Reproduce the passage of the plugin documentation excerpt below from "Your source’s natural" up to and including "in the future.", word for word.

Excerpted text ▸
##############################

What you must implement

The only method your plugin must override is get_station_data(). Everything else has a working default.

Date-window override chain

ADL resolves the (start_date, end_date) window through a chain of calls. Override the individual helpers rather than get_dates_for_station() itself:

Method

Override when…

get_default_end_date()

Your source reports at daily (or other) resolution rather than hourly

get_default_start_date()

Your source’s natural fallback window is larger or smaller than one hour

get_start_date_from_db()

Your API uses an inclusive end bound and you need to offset the boundary to avoid re-fetching the last saved record

Silent failure modes

save_records() drops records silently in the following cases — no exception is raised and nothing appears in the saved count:

  • observation_time is missing, not a :class:datetime, before start_date, after end_date, or in the future.

  • A variable mapping row is missing source_parameter_name, source_parameter_unit, or adl_parameter.

  • The key returned in your record dict does not exactly match mapping.source_parameter_name (case-sensitive).

  • The value for a mapping key is None or not numeric (int or float).

  • Unit conversion raises an exception for a specific mapping row.

If data is disappearing without errors, work through this list first.


NetworkConnection Base Class

class adl.core.models.NetworkConnection(*args, **kwargs)

##############################

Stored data
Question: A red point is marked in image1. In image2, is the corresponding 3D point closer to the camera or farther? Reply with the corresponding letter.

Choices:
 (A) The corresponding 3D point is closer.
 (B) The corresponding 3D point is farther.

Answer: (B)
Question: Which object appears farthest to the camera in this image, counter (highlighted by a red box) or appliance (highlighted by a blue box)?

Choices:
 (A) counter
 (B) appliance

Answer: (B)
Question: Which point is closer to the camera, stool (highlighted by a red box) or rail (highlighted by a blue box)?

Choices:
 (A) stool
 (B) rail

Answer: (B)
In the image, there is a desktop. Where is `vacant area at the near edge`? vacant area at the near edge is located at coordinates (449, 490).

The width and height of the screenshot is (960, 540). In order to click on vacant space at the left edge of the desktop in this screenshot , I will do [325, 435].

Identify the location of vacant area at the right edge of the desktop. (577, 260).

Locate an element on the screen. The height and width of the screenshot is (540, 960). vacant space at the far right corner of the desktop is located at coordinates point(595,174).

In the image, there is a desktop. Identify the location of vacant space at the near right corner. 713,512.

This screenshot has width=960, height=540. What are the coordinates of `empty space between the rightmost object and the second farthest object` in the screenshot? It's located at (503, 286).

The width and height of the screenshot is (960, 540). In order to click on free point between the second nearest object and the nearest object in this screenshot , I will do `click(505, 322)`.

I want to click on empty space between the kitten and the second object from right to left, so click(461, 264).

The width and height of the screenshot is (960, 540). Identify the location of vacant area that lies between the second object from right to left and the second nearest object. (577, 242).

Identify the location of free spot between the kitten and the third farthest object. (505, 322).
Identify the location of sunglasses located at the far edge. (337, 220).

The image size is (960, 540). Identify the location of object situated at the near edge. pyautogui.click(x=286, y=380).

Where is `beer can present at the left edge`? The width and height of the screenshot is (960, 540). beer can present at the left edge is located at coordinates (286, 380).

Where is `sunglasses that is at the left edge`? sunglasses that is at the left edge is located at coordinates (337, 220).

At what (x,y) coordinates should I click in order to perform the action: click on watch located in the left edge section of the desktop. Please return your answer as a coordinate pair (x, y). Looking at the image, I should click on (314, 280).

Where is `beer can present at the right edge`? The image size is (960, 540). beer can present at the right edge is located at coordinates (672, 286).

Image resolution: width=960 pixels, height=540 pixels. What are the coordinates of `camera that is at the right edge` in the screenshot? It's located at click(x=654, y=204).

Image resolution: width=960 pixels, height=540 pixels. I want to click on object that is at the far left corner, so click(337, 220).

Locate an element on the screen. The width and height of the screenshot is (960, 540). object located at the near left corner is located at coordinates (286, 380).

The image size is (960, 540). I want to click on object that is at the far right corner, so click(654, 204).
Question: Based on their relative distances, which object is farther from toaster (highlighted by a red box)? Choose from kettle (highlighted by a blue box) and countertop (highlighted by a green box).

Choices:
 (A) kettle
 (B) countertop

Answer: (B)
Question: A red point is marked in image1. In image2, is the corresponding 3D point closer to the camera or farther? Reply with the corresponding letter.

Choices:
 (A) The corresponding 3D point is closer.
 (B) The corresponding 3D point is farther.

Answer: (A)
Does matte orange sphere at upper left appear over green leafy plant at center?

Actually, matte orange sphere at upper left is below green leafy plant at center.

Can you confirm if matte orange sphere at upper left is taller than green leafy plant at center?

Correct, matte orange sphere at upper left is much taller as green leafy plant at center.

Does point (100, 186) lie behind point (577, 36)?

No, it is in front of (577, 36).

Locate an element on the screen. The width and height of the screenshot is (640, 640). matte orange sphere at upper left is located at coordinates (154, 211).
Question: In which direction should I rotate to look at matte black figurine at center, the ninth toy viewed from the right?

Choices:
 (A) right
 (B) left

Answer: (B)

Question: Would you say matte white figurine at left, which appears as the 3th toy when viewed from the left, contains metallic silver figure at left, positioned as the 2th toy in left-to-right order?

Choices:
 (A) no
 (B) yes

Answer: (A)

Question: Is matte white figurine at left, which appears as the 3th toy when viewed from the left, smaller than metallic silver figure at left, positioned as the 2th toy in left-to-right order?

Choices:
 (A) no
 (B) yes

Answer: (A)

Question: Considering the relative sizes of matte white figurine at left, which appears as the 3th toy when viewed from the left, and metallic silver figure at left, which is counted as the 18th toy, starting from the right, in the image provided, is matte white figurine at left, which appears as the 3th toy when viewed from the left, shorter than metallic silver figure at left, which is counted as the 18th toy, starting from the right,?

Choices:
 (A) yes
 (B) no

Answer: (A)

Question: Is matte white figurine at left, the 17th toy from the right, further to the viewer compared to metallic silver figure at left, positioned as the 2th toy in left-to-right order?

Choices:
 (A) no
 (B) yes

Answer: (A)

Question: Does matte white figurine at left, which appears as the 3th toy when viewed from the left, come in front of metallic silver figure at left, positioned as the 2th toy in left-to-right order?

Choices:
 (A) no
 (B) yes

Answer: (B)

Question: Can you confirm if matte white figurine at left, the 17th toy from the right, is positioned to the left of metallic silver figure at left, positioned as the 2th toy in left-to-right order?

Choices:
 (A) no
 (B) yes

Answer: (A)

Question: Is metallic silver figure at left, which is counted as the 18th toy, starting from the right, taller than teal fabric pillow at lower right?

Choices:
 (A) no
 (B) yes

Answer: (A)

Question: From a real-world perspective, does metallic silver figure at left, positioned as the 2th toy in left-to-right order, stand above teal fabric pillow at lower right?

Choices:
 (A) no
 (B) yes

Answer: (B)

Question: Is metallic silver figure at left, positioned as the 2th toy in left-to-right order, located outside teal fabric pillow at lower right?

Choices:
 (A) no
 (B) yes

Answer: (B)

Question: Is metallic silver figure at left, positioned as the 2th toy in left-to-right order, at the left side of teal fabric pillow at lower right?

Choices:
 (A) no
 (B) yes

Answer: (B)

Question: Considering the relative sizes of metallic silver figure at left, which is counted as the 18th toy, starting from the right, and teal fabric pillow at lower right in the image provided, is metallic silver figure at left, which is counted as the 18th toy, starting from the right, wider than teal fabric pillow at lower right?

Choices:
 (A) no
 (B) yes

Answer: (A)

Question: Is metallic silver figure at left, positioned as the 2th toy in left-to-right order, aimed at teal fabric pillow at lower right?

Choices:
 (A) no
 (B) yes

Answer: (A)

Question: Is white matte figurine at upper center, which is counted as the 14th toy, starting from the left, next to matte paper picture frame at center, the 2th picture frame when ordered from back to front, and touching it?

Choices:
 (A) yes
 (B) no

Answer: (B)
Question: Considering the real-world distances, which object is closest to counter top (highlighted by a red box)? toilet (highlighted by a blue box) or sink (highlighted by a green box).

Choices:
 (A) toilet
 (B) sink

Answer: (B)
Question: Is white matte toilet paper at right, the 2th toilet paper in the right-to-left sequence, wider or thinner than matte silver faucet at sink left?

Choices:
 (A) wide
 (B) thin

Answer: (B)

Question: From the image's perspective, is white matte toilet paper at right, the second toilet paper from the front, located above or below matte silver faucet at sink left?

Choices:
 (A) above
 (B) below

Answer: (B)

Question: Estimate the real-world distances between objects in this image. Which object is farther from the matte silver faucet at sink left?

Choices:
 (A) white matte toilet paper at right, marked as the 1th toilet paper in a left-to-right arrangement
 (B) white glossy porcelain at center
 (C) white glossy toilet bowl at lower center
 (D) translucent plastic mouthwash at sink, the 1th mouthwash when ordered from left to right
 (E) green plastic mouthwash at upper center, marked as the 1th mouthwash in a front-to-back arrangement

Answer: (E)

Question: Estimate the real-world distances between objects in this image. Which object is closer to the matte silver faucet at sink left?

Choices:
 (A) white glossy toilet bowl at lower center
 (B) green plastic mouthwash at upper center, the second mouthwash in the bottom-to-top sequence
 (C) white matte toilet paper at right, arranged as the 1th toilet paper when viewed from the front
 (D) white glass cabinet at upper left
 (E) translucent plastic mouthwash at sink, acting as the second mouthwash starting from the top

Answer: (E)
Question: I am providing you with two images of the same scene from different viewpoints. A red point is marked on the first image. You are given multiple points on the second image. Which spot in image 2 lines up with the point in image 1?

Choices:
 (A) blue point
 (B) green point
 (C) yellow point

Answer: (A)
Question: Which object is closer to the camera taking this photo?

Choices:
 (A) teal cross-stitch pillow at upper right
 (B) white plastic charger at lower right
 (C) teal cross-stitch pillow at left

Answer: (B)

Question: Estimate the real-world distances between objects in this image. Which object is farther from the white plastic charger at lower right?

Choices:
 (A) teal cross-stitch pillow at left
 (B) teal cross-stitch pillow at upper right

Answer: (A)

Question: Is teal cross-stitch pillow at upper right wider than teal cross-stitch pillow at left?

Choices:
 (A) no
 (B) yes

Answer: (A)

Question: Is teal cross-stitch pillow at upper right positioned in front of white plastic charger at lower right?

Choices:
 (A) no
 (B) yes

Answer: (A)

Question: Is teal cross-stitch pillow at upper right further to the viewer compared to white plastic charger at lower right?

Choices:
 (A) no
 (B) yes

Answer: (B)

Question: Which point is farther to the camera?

##############################

Output for this task ▸
Your source’s natural fallback window is larger or smaller than one hour

get_start_date_from_db()

Your API uses an inclusive end bound and you need to offset the boundary to avoid re-fetching the last saved record

Silent failure modes

save_records() drops records silently in the following cases — no exception is raised and nothing appears in the saved count:

  • observation_time is missing, not a :class:datetime, before start_date, after end_date, or in the future.